Steel swords need to be oiled on a regular basis (and especially after every usage) or they will start to corrode or rust. Not everyone uses the uchiko on them, but I (and many of us sentimentalists) do: powder the sword, wipe off with a soft cloth, put on a light coat of oil. Again, not too much or the saya will suffer and the blade will be no better off. Also, regularly pound the saya koiguchi-side down on the floor (NOT concrete, of course!) to remove any accumulated wood shavings or splinters--these will congregate at the kojiri end of the saya and plot to kick the blade out, if you are not careful...

Iron Chef
30th January 2004, 16:15
Originally posted by Diane Mirro
....
DO NOT use uchiko on nonsteel blades. Uchiko is the giant red or white Tootsie-pop looking thingy (sorry folks, it's Friday AM and I'm giddy) that comes in most sword cleaning kits. It is a cloth-covered bag of the powdered remnants of sword polishing stones. This powder is a mild abrasive and will remove the finish from your alloy iaito....

Everything you wrote is correct.

FWIW, Suzuki Sensei taught us and other Japanese teachers I have been told teach to use uchiko on Iaito. I assume it is because he views an Iaito as a tool to be used in order to learn how to operate a steel sword. So maybe using uchiko is OK in this regard. Maybe the other reason is that old Senseis just don't understand the differences between alloy and steel and don't know better. I'm not sure and I am not going to make that any judgementent calls in that regard. We use Uchiko on Iaito because Sensei says so but it will scratch the skin. But maybe everything is geared toward learning to use a real sword one day.

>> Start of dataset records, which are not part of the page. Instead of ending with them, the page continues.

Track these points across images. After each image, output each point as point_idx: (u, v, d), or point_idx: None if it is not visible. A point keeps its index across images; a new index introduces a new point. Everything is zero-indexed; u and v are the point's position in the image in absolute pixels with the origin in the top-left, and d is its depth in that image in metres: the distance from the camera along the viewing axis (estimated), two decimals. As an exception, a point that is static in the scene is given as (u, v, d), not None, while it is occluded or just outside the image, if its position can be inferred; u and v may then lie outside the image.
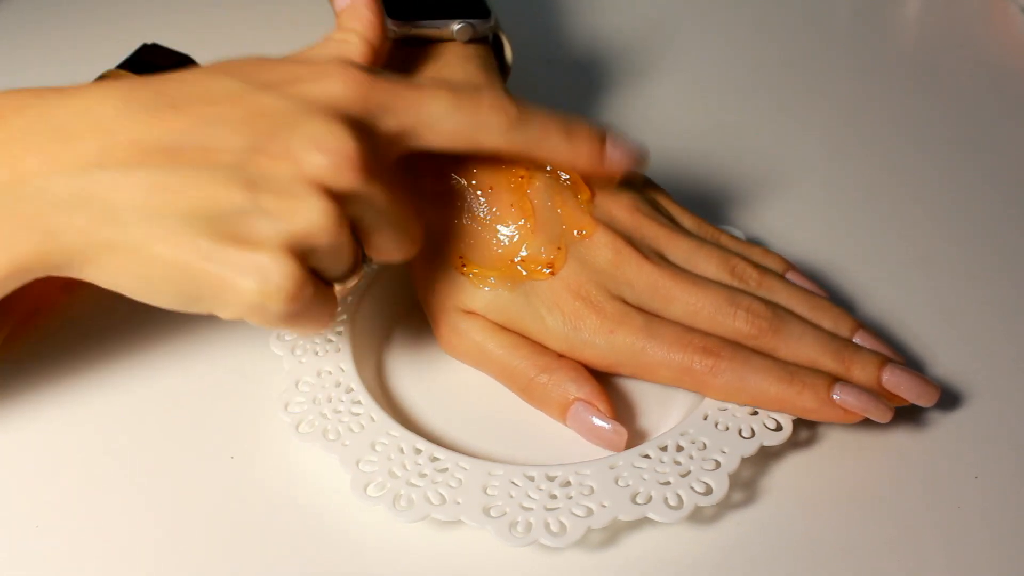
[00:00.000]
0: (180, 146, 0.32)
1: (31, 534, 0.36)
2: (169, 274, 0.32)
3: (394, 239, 0.36)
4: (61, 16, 0.66)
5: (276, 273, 0.32)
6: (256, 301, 0.32)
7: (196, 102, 0.33)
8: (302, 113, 0.33)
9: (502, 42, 0.47)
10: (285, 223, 0.32)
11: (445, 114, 0.35)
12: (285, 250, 0.32)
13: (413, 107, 0.35)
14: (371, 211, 0.34)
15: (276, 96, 0.33)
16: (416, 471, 0.36)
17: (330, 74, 0.34)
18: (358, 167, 0.32)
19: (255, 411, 0.40)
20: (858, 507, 0.37)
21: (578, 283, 0.39)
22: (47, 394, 0.41)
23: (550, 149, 0.38)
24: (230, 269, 0.32)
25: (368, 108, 0.34)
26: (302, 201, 0.32)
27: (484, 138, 0.36)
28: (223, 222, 0.32)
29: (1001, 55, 0.64)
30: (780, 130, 0.57)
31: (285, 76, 0.34)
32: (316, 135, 0.32)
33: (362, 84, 0.34)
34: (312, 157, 0.32)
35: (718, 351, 0.37)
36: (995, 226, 0.50)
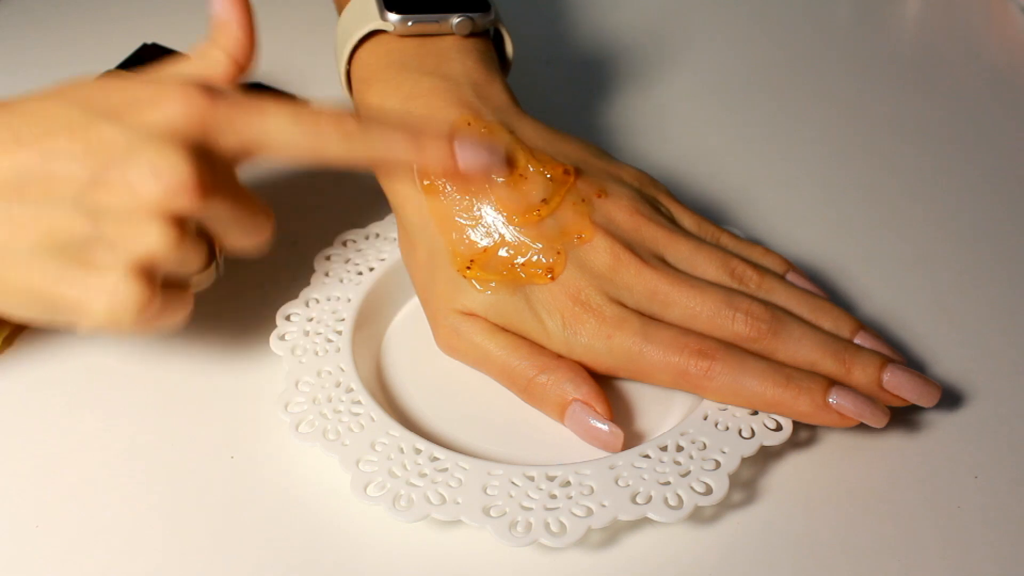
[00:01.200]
0: (24, 180, 0.33)
1: (31, 534, 0.36)
2: (28, 297, 0.35)
3: (243, 236, 0.37)
4: (61, 16, 0.66)
5: (123, 293, 0.34)
6: (108, 318, 0.34)
7: (38, 135, 0.34)
8: (139, 141, 0.34)
9: (503, 36, 0.46)
10: (126, 248, 0.34)
11: (284, 128, 0.36)
12: (129, 271, 0.34)
13: (253, 124, 0.36)
14: (216, 219, 0.36)
15: (114, 125, 0.34)
16: (416, 471, 0.36)
17: (169, 99, 0.35)
18: (193, 191, 0.34)
19: (255, 411, 0.40)
20: (858, 507, 0.37)
21: (577, 287, 0.39)
22: (47, 394, 0.41)
23: (397, 155, 0.38)
24: (81, 291, 0.34)
25: (206, 128, 0.35)
26: (140, 227, 0.34)
27: (327, 150, 0.37)
28: (70, 250, 0.34)
29: (1001, 55, 0.64)
30: (780, 130, 0.57)
31: (126, 101, 0.35)
32: (151, 164, 0.33)
33: (198, 106, 0.35)
34: (148, 185, 0.33)
35: (714, 354, 0.38)
36: (995, 226, 0.50)
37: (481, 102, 0.42)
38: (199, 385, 0.42)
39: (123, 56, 0.50)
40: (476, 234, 0.40)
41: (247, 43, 0.39)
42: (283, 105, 0.36)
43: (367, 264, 0.44)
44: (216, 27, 0.39)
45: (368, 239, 0.46)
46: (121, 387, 0.41)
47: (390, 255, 0.45)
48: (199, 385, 0.42)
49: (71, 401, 0.41)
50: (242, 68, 0.39)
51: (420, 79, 0.43)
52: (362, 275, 0.44)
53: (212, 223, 0.36)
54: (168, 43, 0.51)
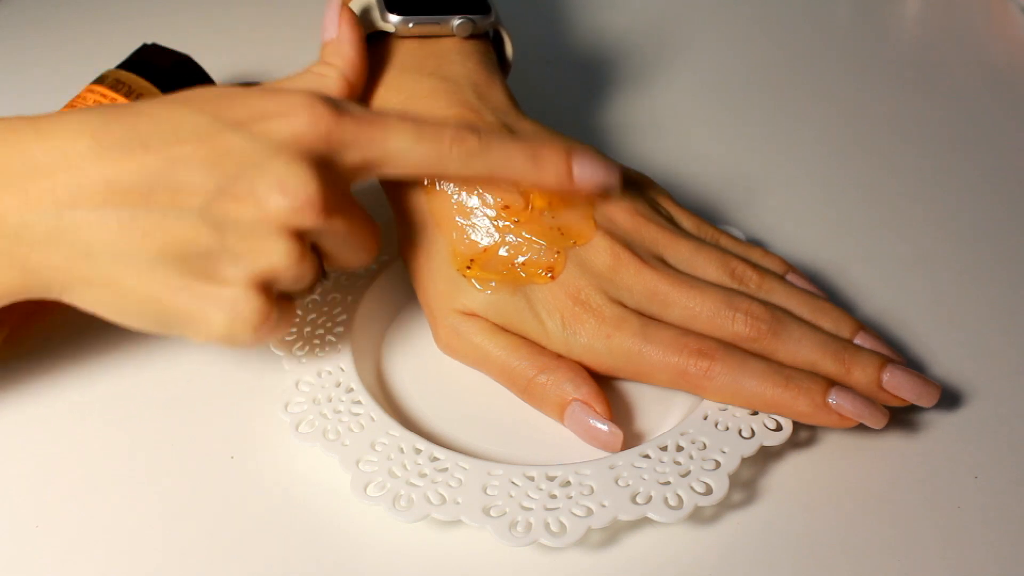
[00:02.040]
0: (150, 187, 0.33)
1: (31, 534, 0.36)
2: (143, 307, 0.34)
3: (353, 256, 0.38)
4: (61, 16, 0.66)
5: (244, 307, 0.34)
6: (226, 332, 0.35)
7: (165, 141, 0.34)
8: (266, 154, 0.34)
9: (503, 38, 0.47)
10: (250, 263, 0.34)
11: (408, 147, 0.36)
12: (251, 285, 0.34)
13: (376, 141, 0.36)
14: (331, 238, 0.36)
15: (242, 135, 0.34)
16: (416, 471, 0.36)
17: (295, 111, 0.35)
18: (318, 208, 0.34)
19: (255, 411, 0.40)
20: (858, 507, 0.37)
21: (577, 287, 0.39)
22: (47, 394, 0.41)
23: (516, 174, 0.38)
24: (201, 303, 0.34)
25: (331, 144, 0.35)
26: (266, 242, 0.34)
27: (447, 168, 0.37)
28: (193, 260, 0.34)
29: (1001, 55, 0.64)
30: (780, 130, 0.57)
31: (252, 112, 0.35)
32: (278, 178, 0.34)
33: (326, 121, 0.35)
34: (275, 200, 0.33)
35: (713, 354, 0.38)
36: (995, 226, 0.50)
37: (481, 103, 0.42)
38: (199, 385, 0.42)
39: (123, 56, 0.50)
40: (476, 234, 0.40)
41: (359, 62, 0.40)
42: (406, 122, 0.36)
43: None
44: (327, 47, 0.40)
45: (368, 239, 0.46)
46: (121, 387, 0.41)
47: (390, 255, 0.45)
48: (199, 385, 0.42)
49: (71, 401, 0.41)
50: (354, 88, 0.40)
51: (421, 80, 0.43)
52: (362, 275, 0.44)
53: (326, 239, 0.36)
54: (168, 43, 0.51)
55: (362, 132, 0.36)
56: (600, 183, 0.39)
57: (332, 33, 0.41)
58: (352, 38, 0.40)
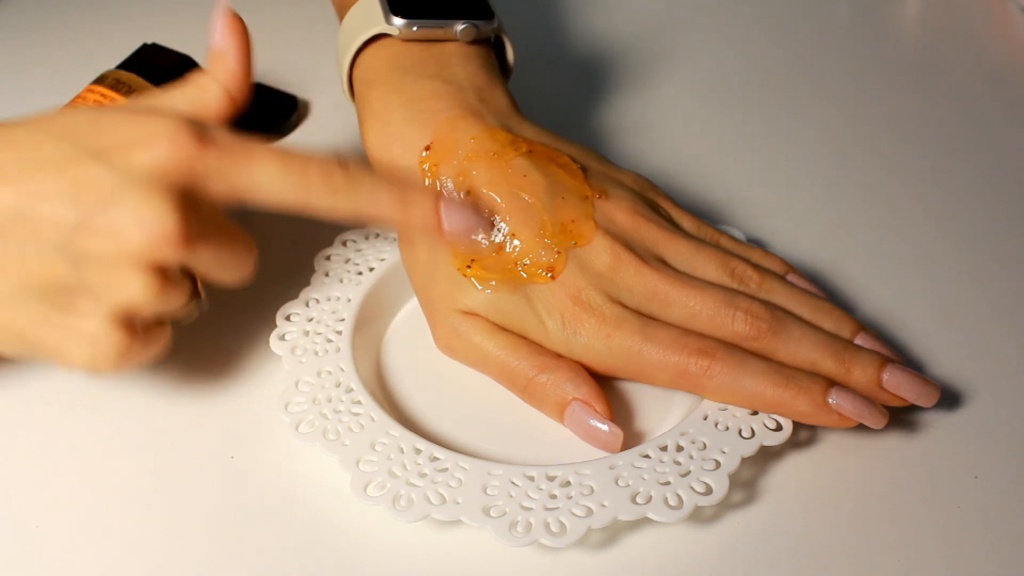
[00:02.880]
0: (9, 220, 0.33)
1: (31, 534, 0.36)
2: (9, 337, 0.35)
3: (227, 275, 0.37)
4: (61, 16, 0.66)
5: (103, 342, 0.34)
6: (88, 364, 0.35)
7: (26, 170, 0.33)
8: (125, 186, 0.33)
9: (504, 43, 0.47)
10: (108, 297, 0.34)
11: (272, 178, 0.35)
12: (110, 319, 0.34)
13: (241, 171, 0.35)
14: (200, 263, 0.36)
15: (102, 166, 0.33)
16: (416, 471, 0.36)
17: (158, 138, 0.34)
18: (177, 241, 0.34)
19: (255, 411, 0.40)
20: (858, 507, 0.37)
21: (577, 287, 0.39)
22: (47, 394, 0.41)
23: (382, 212, 0.37)
24: (62, 336, 0.34)
25: (193, 174, 0.34)
26: (124, 277, 0.34)
27: (313, 201, 0.36)
28: (52, 294, 0.34)
29: (1001, 55, 0.64)
30: (780, 130, 0.57)
31: (115, 140, 0.34)
32: (137, 211, 0.33)
33: (187, 149, 0.34)
34: (132, 234, 0.33)
35: (713, 352, 0.38)
36: (995, 226, 0.50)
37: (483, 106, 0.42)
38: (199, 385, 0.42)
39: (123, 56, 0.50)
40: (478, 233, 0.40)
41: (243, 76, 0.38)
42: (272, 153, 0.36)
43: (367, 264, 0.45)
44: (212, 57, 0.38)
45: (368, 239, 0.46)
46: (121, 387, 0.41)
47: (390, 255, 0.45)
48: (199, 385, 0.42)
49: (71, 401, 0.41)
50: (236, 102, 0.39)
51: (423, 83, 0.43)
52: (362, 275, 0.44)
53: (196, 267, 0.36)
54: (168, 43, 0.51)
55: (225, 162, 0.35)
56: (468, 229, 0.38)
57: (216, 39, 0.38)
58: (237, 49, 0.38)
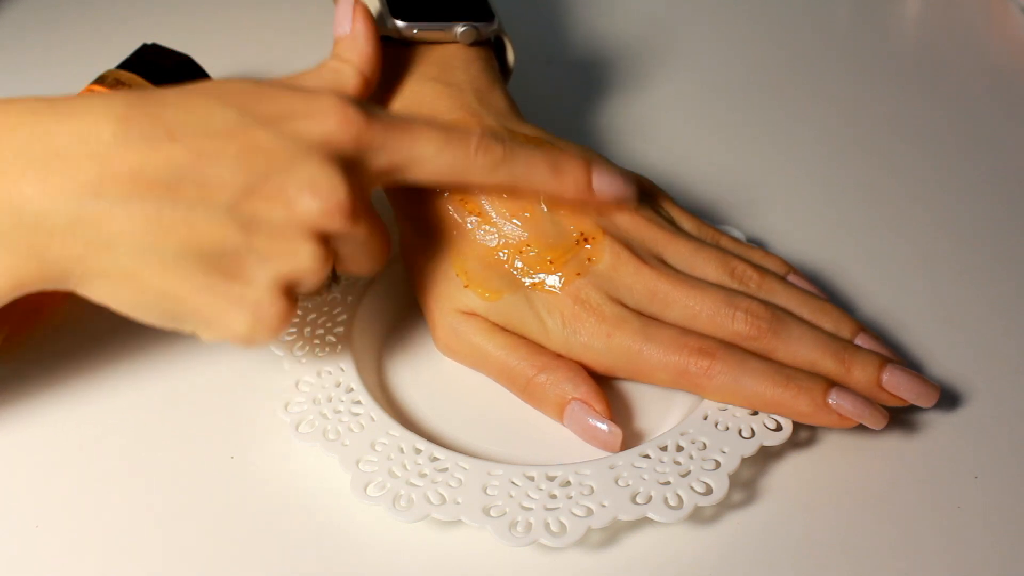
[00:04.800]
0: (177, 180, 0.32)
1: (31, 534, 0.36)
2: (161, 303, 0.33)
3: (366, 262, 0.37)
4: (61, 16, 0.66)
5: (268, 310, 0.34)
6: (247, 333, 0.34)
7: (194, 133, 0.33)
8: (297, 154, 0.33)
9: (504, 44, 0.47)
10: (277, 265, 0.33)
11: (434, 154, 0.36)
12: (276, 288, 0.34)
13: (404, 146, 0.36)
14: (351, 244, 0.35)
15: (272, 133, 0.33)
16: (416, 471, 0.36)
17: (325, 112, 0.34)
18: (347, 212, 0.34)
19: (255, 411, 0.40)
20: (858, 507, 0.37)
21: (577, 287, 0.39)
22: (47, 394, 0.41)
23: (537, 184, 0.38)
24: (223, 303, 0.33)
25: (360, 148, 0.35)
26: (294, 244, 0.33)
27: (471, 176, 0.37)
28: (218, 259, 0.33)
29: (1001, 55, 0.64)
30: (780, 130, 0.57)
31: (282, 110, 0.34)
32: (310, 179, 0.33)
33: (356, 123, 0.35)
34: (305, 202, 0.33)
35: (714, 352, 0.38)
36: (995, 226, 0.50)
37: (483, 108, 0.42)
38: (199, 385, 0.42)
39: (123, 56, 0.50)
40: (478, 234, 0.40)
41: (375, 57, 0.39)
42: (433, 128, 0.36)
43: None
44: (341, 42, 0.39)
45: (368, 239, 0.46)
46: (121, 387, 0.41)
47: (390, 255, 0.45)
48: (199, 385, 0.42)
49: (71, 401, 0.41)
50: (370, 83, 0.39)
51: (424, 85, 0.43)
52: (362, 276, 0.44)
53: (346, 245, 0.35)
54: (168, 43, 0.51)
55: (390, 137, 0.35)
56: (618, 195, 0.39)
57: (346, 29, 0.40)
58: (367, 33, 0.39)
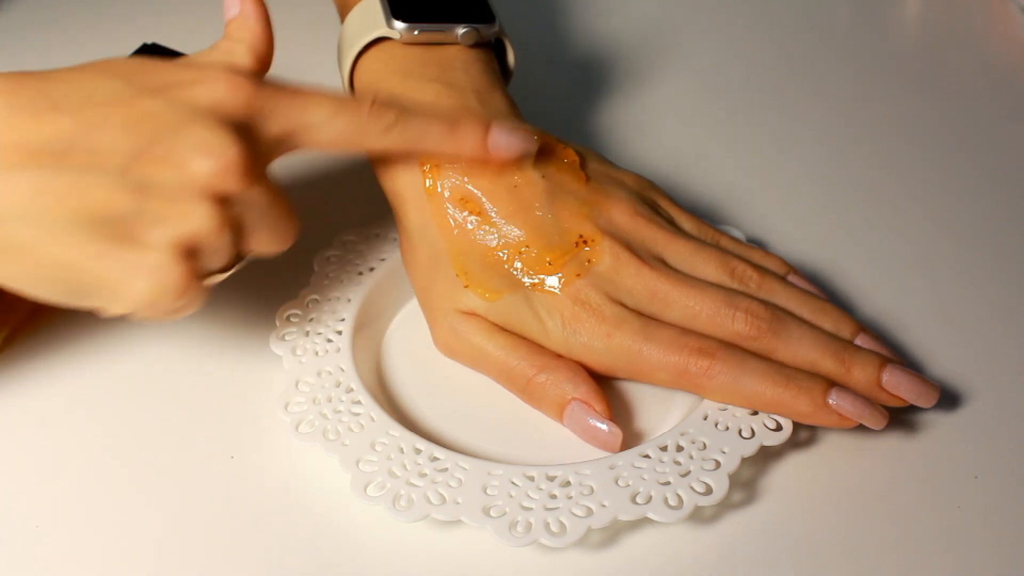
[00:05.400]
0: (65, 148, 0.32)
1: (31, 534, 0.36)
2: (59, 274, 0.33)
3: (270, 237, 0.36)
4: (61, 16, 0.66)
5: (167, 274, 0.33)
6: (149, 300, 0.33)
7: (80, 104, 0.32)
8: (187, 118, 0.33)
9: (505, 46, 0.47)
10: (174, 226, 0.33)
11: (327, 119, 0.36)
12: (174, 251, 0.33)
13: (295, 112, 0.35)
14: (251, 212, 0.35)
15: (160, 100, 0.33)
16: (416, 471, 0.36)
17: (214, 79, 0.34)
18: (242, 172, 0.33)
19: (255, 411, 0.40)
20: (858, 507, 0.37)
21: (577, 287, 0.39)
22: (47, 394, 0.41)
23: (432, 145, 0.38)
24: (122, 270, 0.32)
25: (251, 113, 0.34)
26: (189, 205, 0.33)
27: (366, 140, 0.37)
28: (112, 224, 0.32)
29: (1001, 55, 0.64)
30: (780, 130, 0.57)
31: (169, 80, 0.34)
32: (201, 140, 0.33)
33: (245, 89, 0.34)
34: (198, 162, 0.33)
35: (714, 352, 0.38)
36: (995, 226, 0.50)
37: (484, 109, 0.42)
38: (199, 385, 0.42)
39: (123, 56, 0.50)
40: (478, 234, 0.40)
41: (266, 35, 0.39)
42: (325, 95, 0.36)
43: (367, 264, 0.45)
44: (233, 23, 0.38)
45: (368, 239, 0.46)
46: (121, 387, 0.41)
47: (390, 255, 0.45)
48: (199, 385, 0.42)
49: (71, 401, 0.41)
50: (263, 61, 0.39)
51: (424, 86, 0.43)
52: (362, 275, 0.44)
53: (244, 219, 0.35)
54: (168, 43, 0.51)
55: (280, 103, 0.35)
56: (516, 152, 0.39)
57: (235, 11, 0.39)
58: (256, 13, 0.39)
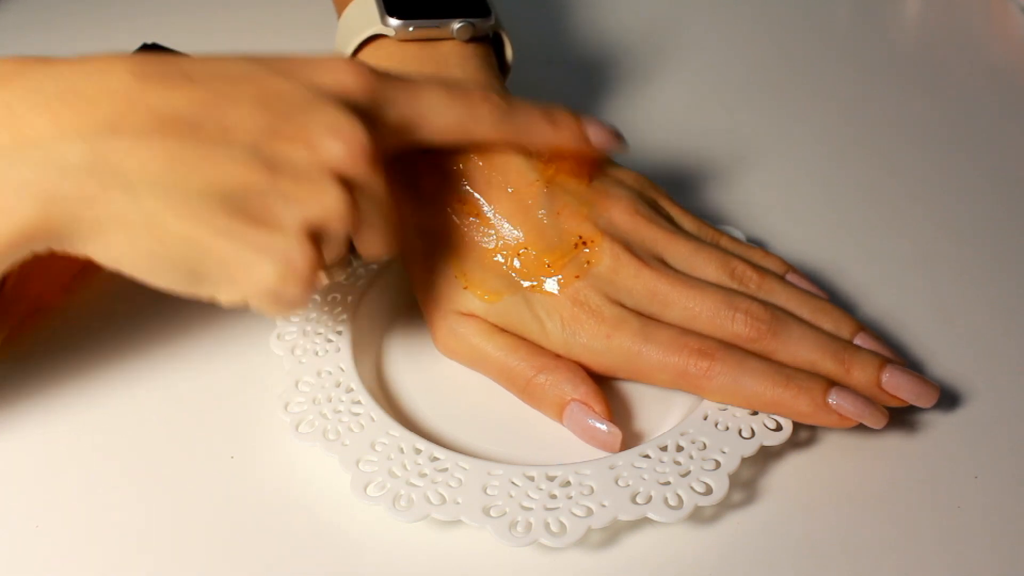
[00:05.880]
0: (198, 119, 0.31)
1: (31, 534, 0.36)
2: (181, 250, 0.31)
3: (381, 235, 0.36)
4: (61, 16, 0.66)
5: (298, 257, 0.32)
6: (274, 284, 0.32)
7: (212, 77, 0.32)
8: (316, 99, 0.33)
9: (502, 40, 0.47)
10: (305, 207, 0.32)
11: (441, 107, 0.37)
12: (304, 233, 0.32)
13: (413, 100, 0.37)
14: (370, 203, 0.34)
15: (291, 81, 0.33)
16: (416, 471, 0.36)
17: (339, 66, 0.35)
18: (370, 156, 0.33)
19: (255, 411, 0.40)
20: (858, 507, 0.37)
21: (576, 289, 0.39)
22: (47, 394, 0.41)
23: (537, 135, 0.39)
24: (249, 249, 0.31)
25: (375, 99, 0.35)
26: (320, 187, 0.32)
27: (477, 129, 0.38)
28: (241, 201, 0.31)
29: (1001, 55, 0.64)
30: (780, 130, 0.57)
31: (296, 65, 0.35)
32: (332, 122, 0.33)
33: (368, 76, 0.35)
34: (329, 143, 0.33)
35: (713, 353, 0.38)
36: (995, 226, 0.50)
37: None
38: (199, 385, 0.42)
39: (123, 56, 0.50)
40: (477, 236, 0.40)
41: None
42: (439, 86, 0.37)
43: (367, 264, 0.44)
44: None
45: (368, 239, 0.46)
46: (121, 387, 0.41)
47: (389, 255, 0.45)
48: (199, 385, 0.42)
49: (71, 401, 0.41)
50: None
51: None
52: (362, 275, 0.44)
53: (365, 203, 0.34)
54: (168, 43, 0.51)
55: (400, 91, 0.36)
56: (611, 143, 0.41)
57: None
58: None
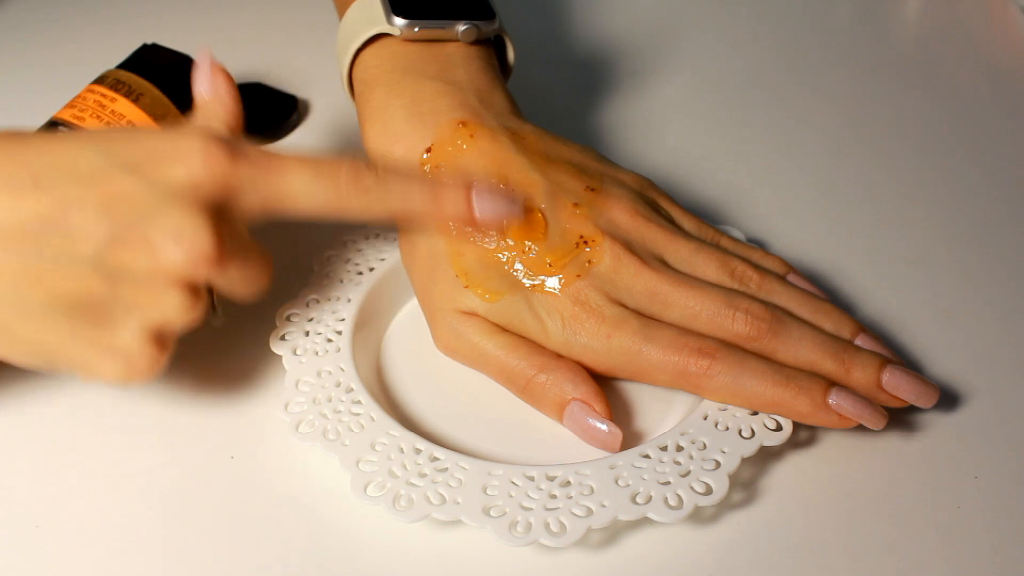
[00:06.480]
0: (42, 230, 0.32)
1: (31, 534, 0.36)
2: (32, 349, 0.34)
3: (245, 291, 0.37)
4: (61, 16, 0.66)
5: (138, 359, 0.34)
6: (119, 379, 0.35)
7: (59, 180, 0.33)
8: (161, 200, 0.33)
9: (505, 43, 0.47)
10: (144, 313, 0.34)
11: (304, 187, 0.35)
12: (145, 336, 0.34)
13: (272, 182, 0.35)
14: (225, 281, 0.36)
15: (137, 179, 0.33)
16: (416, 471, 0.36)
17: (192, 154, 0.34)
18: (212, 260, 0.33)
19: (255, 411, 0.40)
20: (858, 507, 0.37)
21: (577, 289, 0.39)
22: (47, 393, 0.41)
23: (416, 209, 0.37)
24: (94, 350, 0.34)
25: (228, 188, 0.34)
26: (159, 294, 0.34)
27: (347, 206, 0.36)
28: (86, 309, 0.33)
29: (1001, 55, 0.64)
30: (780, 130, 0.57)
31: (147, 152, 0.34)
32: (174, 228, 0.33)
33: (222, 165, 0.34)
34: (169, 251, 0.33)
35: (713, 353, 0.38)
36: (995, 226, 0.50)
37: (484, 107, 0.42)
38: (199, 386, 0.42)
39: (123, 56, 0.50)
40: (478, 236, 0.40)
41: (238, 111, 0.39)
42: (301, 161, 0.36)
43: (367, 264, 0.45)
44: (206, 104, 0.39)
45: (368, 239, 0.46)
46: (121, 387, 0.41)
47: (390, 255, 0.45)
48: (199, 386, 0.42)
49: (71, 402, 0.41)
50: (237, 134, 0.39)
51: (424, 83, 0.43)
52: (362, 275, 0.44)
53: (220, 282, 0.36)
54: (168, 43, 0.51)
55: (259, 174, 0.35)
56: (499, 216, 0.38)
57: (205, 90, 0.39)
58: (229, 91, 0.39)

The only purpose to this post is to warn you that you may be instructed to use Uchiko on your Iaito by your sensei. If you are then I would do what he says. Otherwise if sword care is not part of your class then I would listen to everything Dr. Mirro says.

Have a good weekend.

eonblue
2nd February 2004, 02:24
Thanks for the info guys. I'll ask my sensei his views on caring for iaitos after the next class.. just had a thought and couldn't wait over the weekend for answer (I'd probably forget it).